**Work request:**
Here is a listing. Repeat it exactly and in its entirety.

**Data section:**
··········

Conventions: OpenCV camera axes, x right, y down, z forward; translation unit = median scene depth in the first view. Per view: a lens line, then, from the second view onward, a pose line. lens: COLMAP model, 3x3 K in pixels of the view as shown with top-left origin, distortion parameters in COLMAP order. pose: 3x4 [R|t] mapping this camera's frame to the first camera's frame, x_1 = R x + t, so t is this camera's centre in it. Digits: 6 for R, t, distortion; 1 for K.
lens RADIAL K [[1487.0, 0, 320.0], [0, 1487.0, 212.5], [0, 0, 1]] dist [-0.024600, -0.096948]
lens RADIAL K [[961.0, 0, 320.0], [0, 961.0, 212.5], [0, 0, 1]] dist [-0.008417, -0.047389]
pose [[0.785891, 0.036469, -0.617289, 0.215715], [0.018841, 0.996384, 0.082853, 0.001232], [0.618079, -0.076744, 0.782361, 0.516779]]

··········

**Task result:**
Conventions: OpenCV camera axes, x right, y down, z forward; translation unit = median scene depth in the first view. Per view: a lens line, then, from the second view onward, a pose line. lens: COLMAP model, 3x3 K in pixels of the view as shown with top-left origin, distortion parameters in COLMAP order. pose: 3x4 [R|t] mapping this camera's frame to the first camera's frame, x_1 = R x + t, so t is this camera's centre in it. Digits: 6 for R, t, distortion; 1 for K.
lens RADIAL K [[1487.0, 0, 320.0], [0, 1487.0, 212.5], [0, 0, 1]] dist [-0.024600, -0.096948]
lens RADIAL K [[961.0, 0, 320.0], [0, 961.0, 212.5], [0, 0, 1]] dist [-0.008417, -0.047389]
pose [[0.785891, 0.036469, -0.617289, 0.215715], [0.018841, 0.996384, 0.082853, 0.001232], [0.618079, -0.076744, 0.782361, 0.516779]]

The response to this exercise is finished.